Chifflet – Une construction dans le lac
Chifflet voit dans le lac en période de basses eaux un édifice (et non pas plusieurs) dont les merlons et le faite de toit apparaissent.
« Aussi, – à notre époque le niveau du lac s’abaissant parfois un lac s’y dépose par intermittence -, rappelle-t-on que des merlons et faîtes de toit d’un édifice fondé-là ont, à ce qu’on dit, dépassé de la surface de l’eau. »
Chifflet – Un atelier monétaire
CHIFFLET indique la possibilité d’un atelier monétaire aux abords du lac, avec de nombreuses monnaies voire des masses d’argent pur.
« D’aucuns conjecturent que des ouvriers monétaires y ont résidé parce que là ou aux abords on dit avoir trouvé à notre époque, outre des pièces (de monnaie) anciennes très nombreuses, une importante masse d’argent brut, qui semblait préparée pour frapper de la monnaie »
Y-aurait-il une continuité dans la frappe de la monnaie entre l’époque gallo-romaine et l’époque mérovingienne ?
Chifflet – Le trésor de Saint Lupicin
Dans le manuscrit de CHIFFLET on retrouve la même mention que dans la vie des Pères du Jura, où il est question que Saint Lupicin accédait à un trésor chaque année : « Il arriva, comme l’Abbé Lupicin ne possédait pas de quoi nourrir une si grande communauté, que Dieu lui révéla, dans le désert, un endroit où jadis avaient été enfouis des trésors. A cet endroit, il se rendait seul, et il rapportait au monastère tout l’or et l’argent dont il avait pu se charger ; avec cela, il achetait des provisions et nourrissait les multitudes de frères qu’il avait rassemblées au service de Dieu. Ainsi faisait-il chaque année. Maie à aucun frère il ne dévoila l’endroit que le Seigneur avait daigné lui révéler. »

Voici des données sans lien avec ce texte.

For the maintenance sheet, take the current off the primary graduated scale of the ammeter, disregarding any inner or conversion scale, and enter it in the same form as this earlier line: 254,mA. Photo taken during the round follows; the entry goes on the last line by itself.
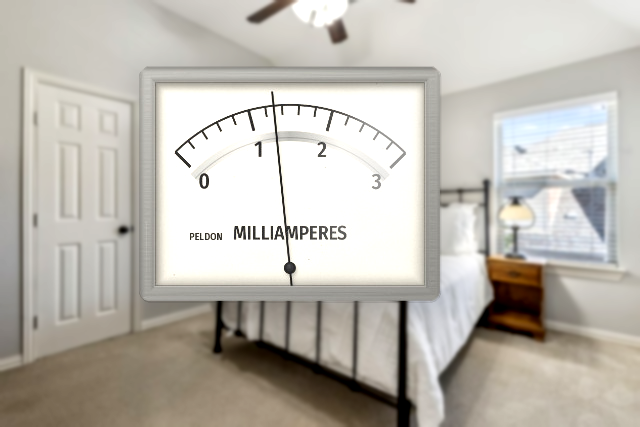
1.3,mA
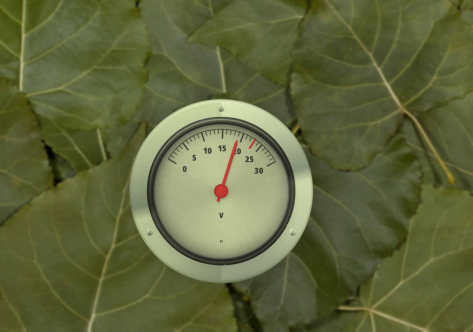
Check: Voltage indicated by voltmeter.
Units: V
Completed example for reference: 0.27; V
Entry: 19; V
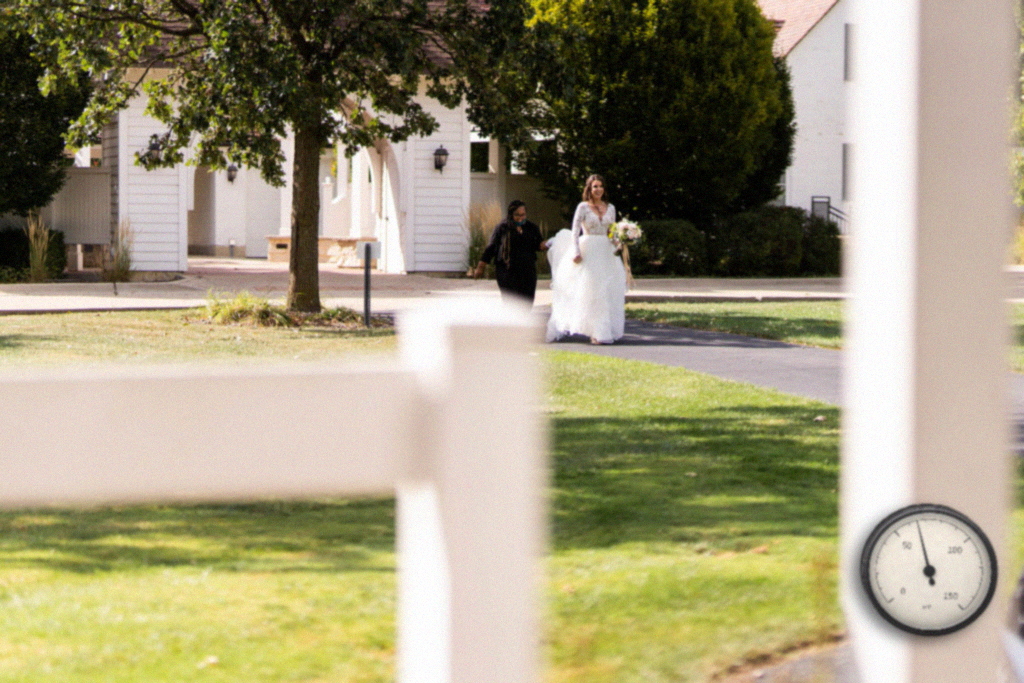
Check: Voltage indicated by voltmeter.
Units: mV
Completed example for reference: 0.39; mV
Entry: 65; mV
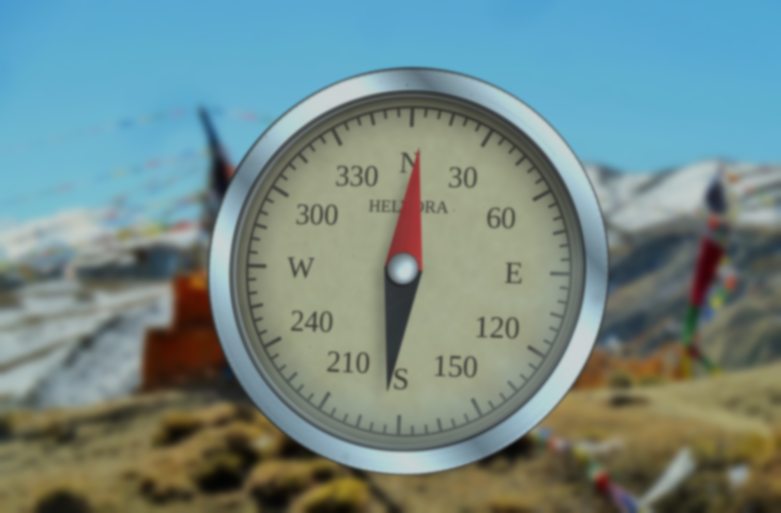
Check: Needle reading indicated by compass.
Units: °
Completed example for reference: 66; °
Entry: 5; °
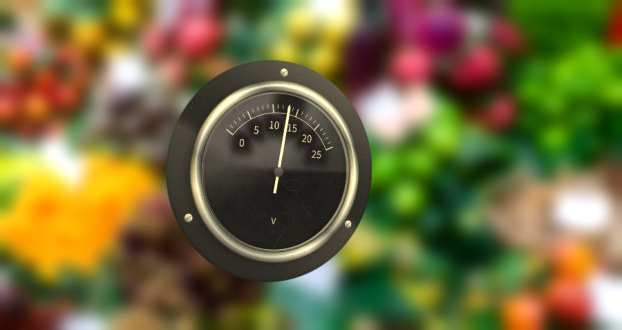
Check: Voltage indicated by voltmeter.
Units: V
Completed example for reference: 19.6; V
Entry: 13; V
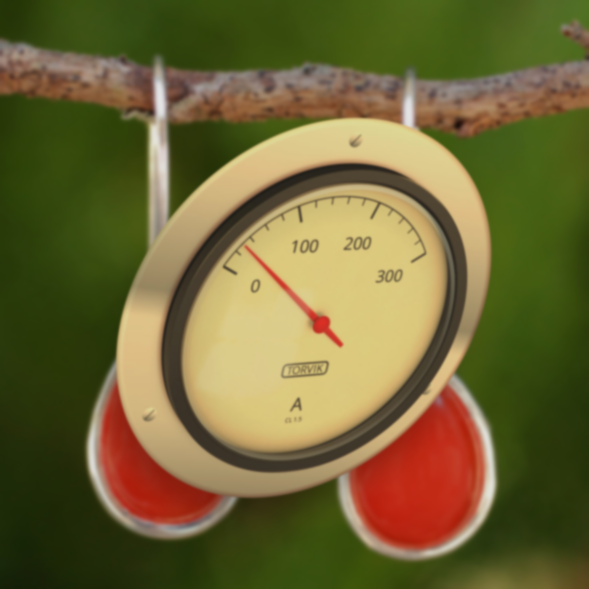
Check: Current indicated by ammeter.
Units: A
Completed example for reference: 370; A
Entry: 30; A
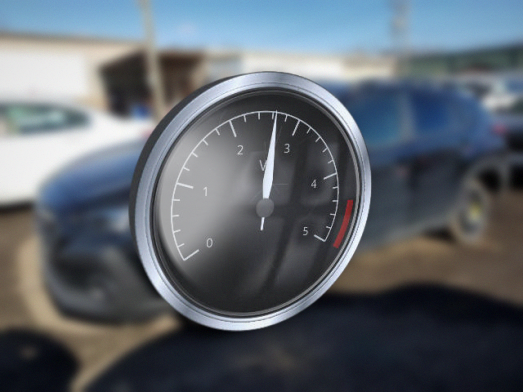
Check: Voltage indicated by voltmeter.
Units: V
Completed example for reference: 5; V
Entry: 2.6; V
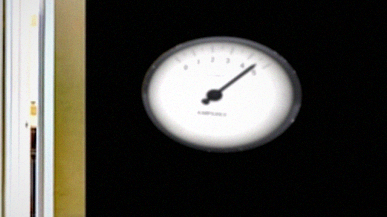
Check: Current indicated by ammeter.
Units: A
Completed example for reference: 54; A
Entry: 4.5; A
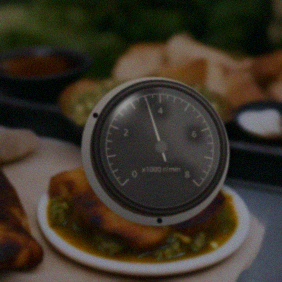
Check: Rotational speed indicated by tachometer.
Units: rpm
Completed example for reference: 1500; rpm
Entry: 3500; rpm
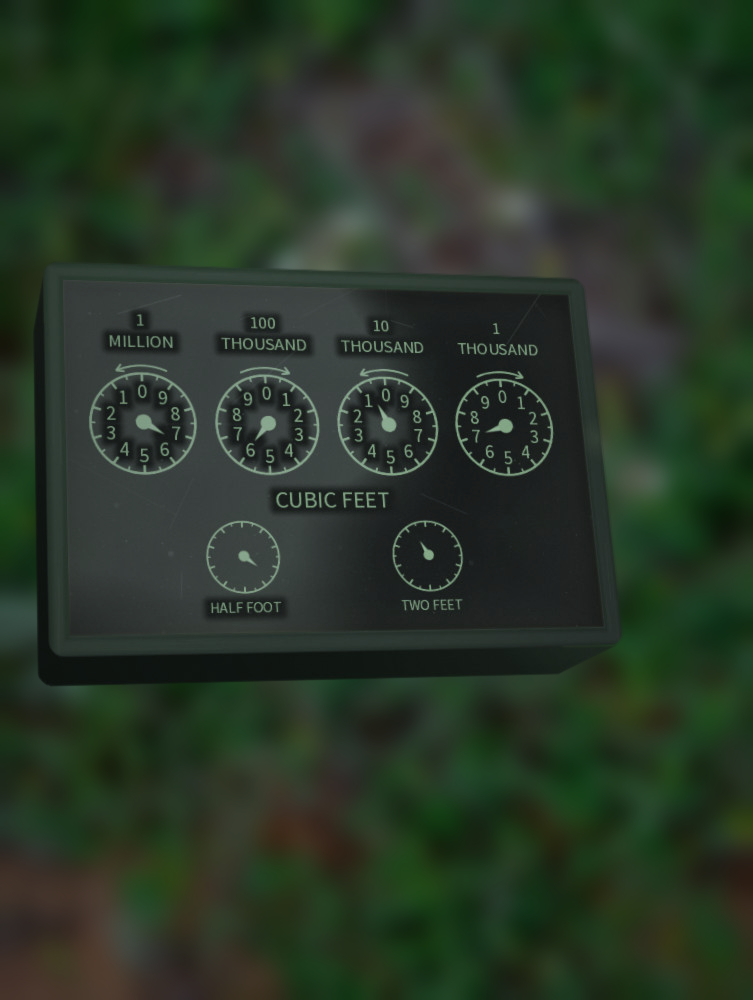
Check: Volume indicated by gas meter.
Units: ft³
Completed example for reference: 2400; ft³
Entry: 660700; ft³
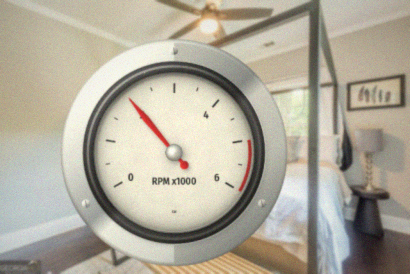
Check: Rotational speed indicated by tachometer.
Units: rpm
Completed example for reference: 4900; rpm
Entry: 2000; rpm
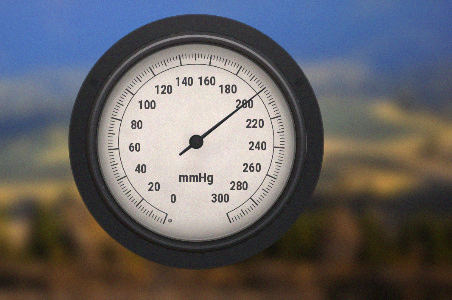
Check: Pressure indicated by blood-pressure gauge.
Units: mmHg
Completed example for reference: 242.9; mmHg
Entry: 200; mmHg
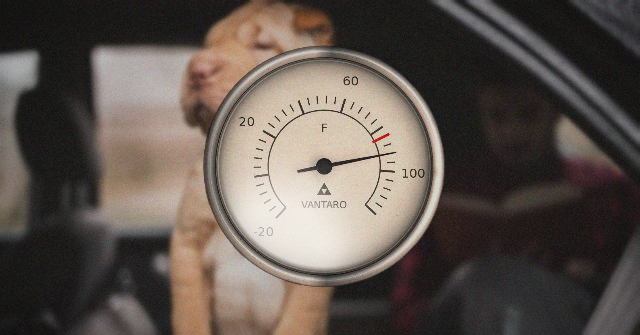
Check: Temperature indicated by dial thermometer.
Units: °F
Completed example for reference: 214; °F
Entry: 92; °F
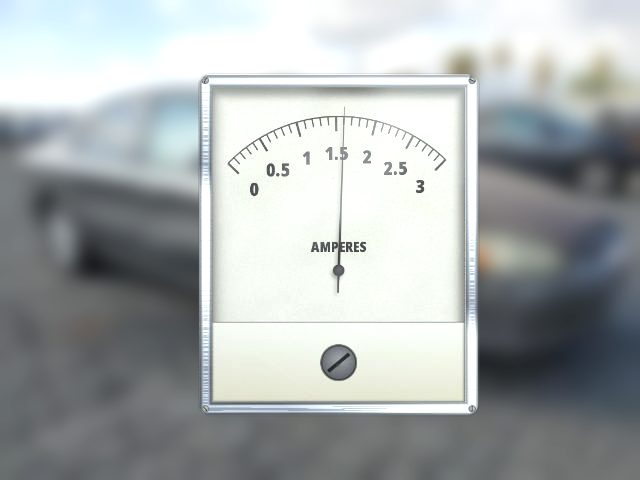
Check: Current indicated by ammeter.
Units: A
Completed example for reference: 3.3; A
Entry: 1.6; A
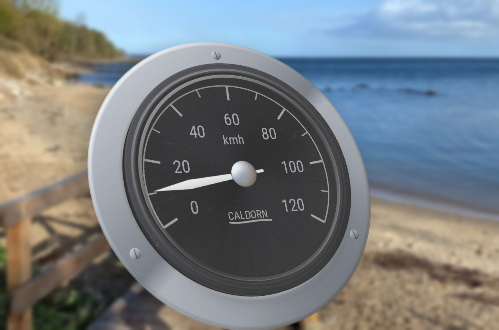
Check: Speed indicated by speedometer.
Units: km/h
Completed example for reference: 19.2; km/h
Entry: 10; km/h
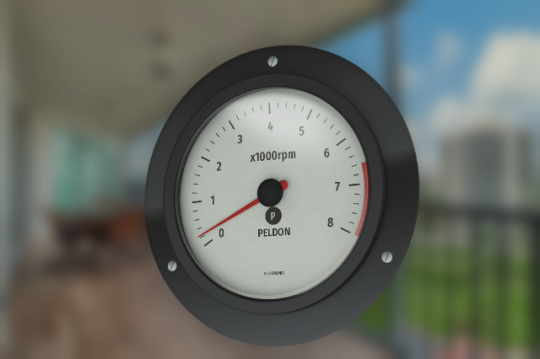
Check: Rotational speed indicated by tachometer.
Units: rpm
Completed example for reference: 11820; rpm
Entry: 200; rpm
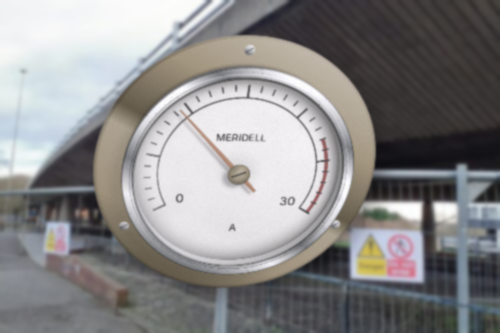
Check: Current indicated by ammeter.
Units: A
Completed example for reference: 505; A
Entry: 9.5; A
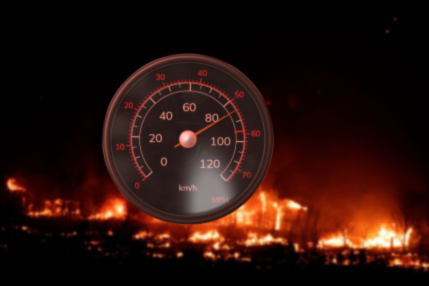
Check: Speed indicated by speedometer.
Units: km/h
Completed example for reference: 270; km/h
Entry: 85; km/h
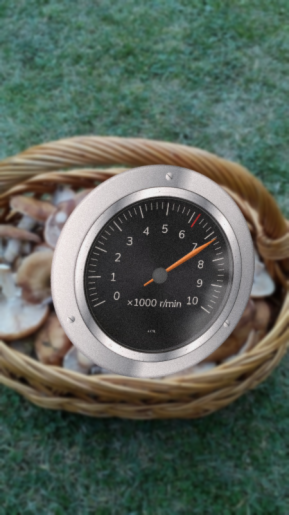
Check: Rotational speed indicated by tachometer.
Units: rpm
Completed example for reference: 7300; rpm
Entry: 7200; rpm
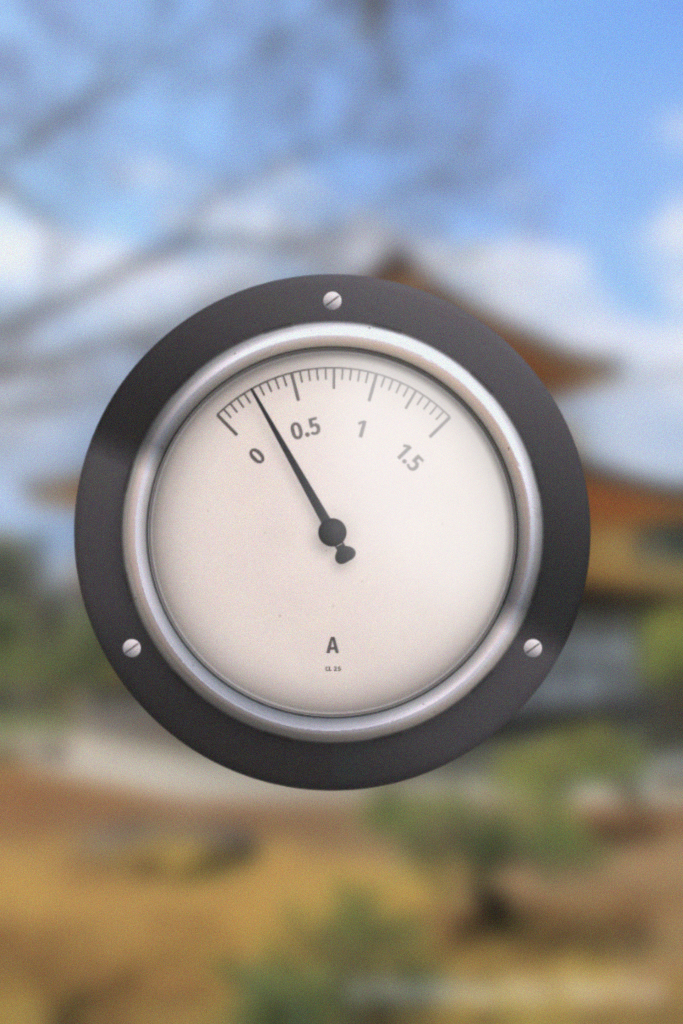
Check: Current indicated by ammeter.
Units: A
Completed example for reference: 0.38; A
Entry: 0.25; A
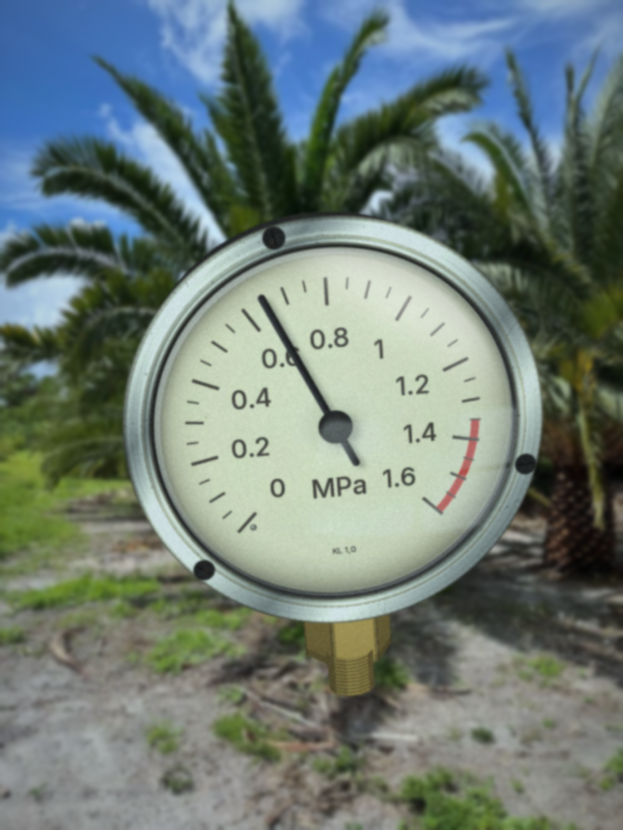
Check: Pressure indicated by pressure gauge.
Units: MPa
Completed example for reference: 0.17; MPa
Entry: 0.65; MPa
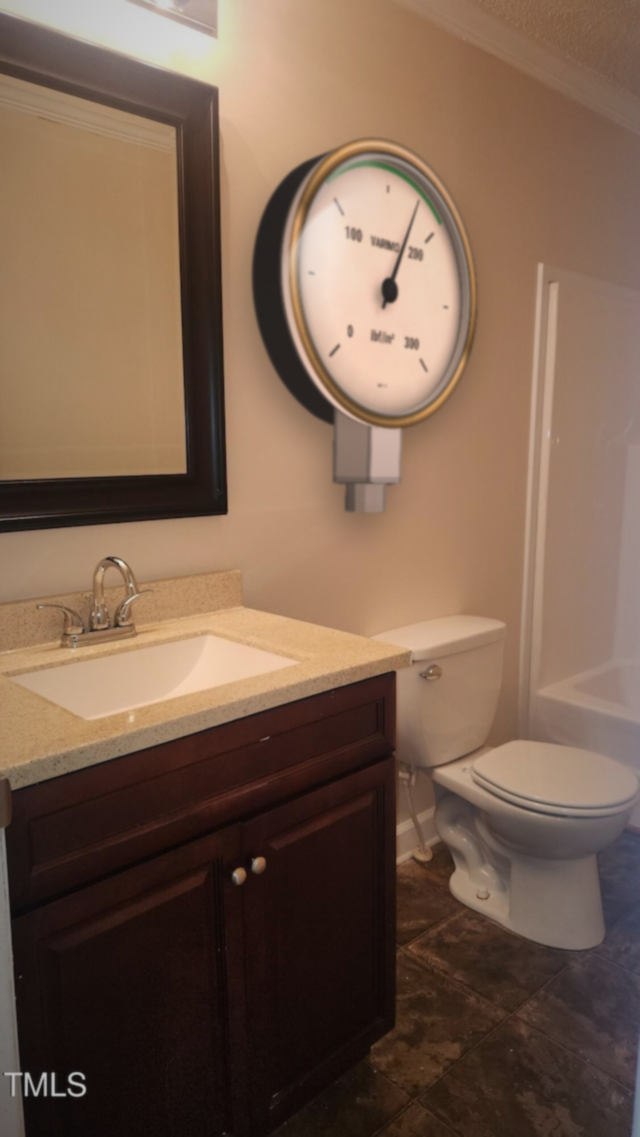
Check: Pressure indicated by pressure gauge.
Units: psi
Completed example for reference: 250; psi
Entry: 175; psi
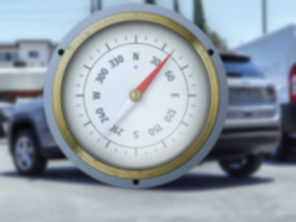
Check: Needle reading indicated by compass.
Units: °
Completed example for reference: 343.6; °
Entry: 40; °
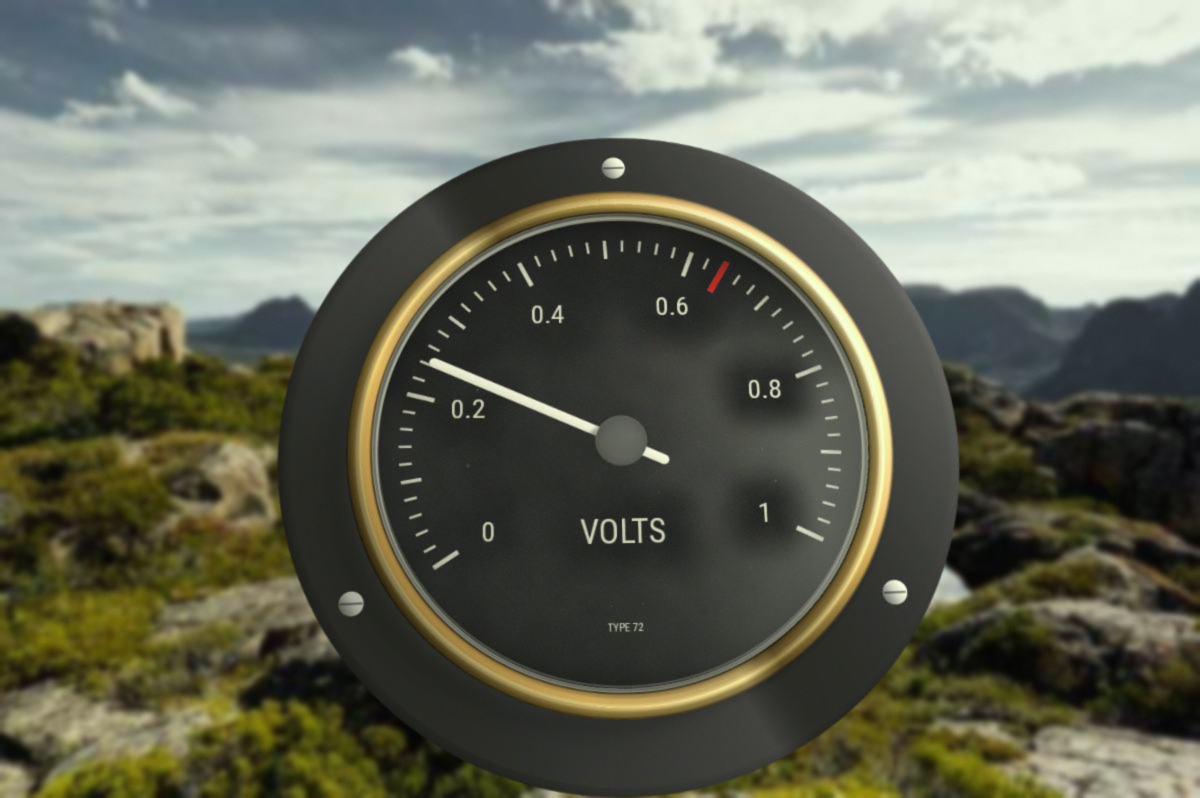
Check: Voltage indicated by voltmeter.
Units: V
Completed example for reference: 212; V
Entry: 0.24; V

« (Note marginale) Comme Grégoire de Tours rapporte, au livre De vitis Patrum, chap. 1, num. 3 [voir Appendice à VPJ, p. 452-453], que s. Lupicin avait trouvé, par révélation divine, des trésors d’or et d’argent, de quoi nourrir sa sainte famille, il en est qui pensent que ces trésors avaient été jetés dans le lac d’Antre, ou enfouis dans ses environs par les Romains, lorsque, devant le déferlement en Gaule des Vandales et des autres peuples nordiques qui avaient franchi le Rhin, ils avaient dû leur céder la place. »
Sans connaitre la notion de Ville d’Antre, développée par DUNOD en 1697, CHIFFLET présente un embryon d’agglomération qui s’étend de Jeurre sur la rivière « Bienne » pour remonter jusqu’au lac d’Antre.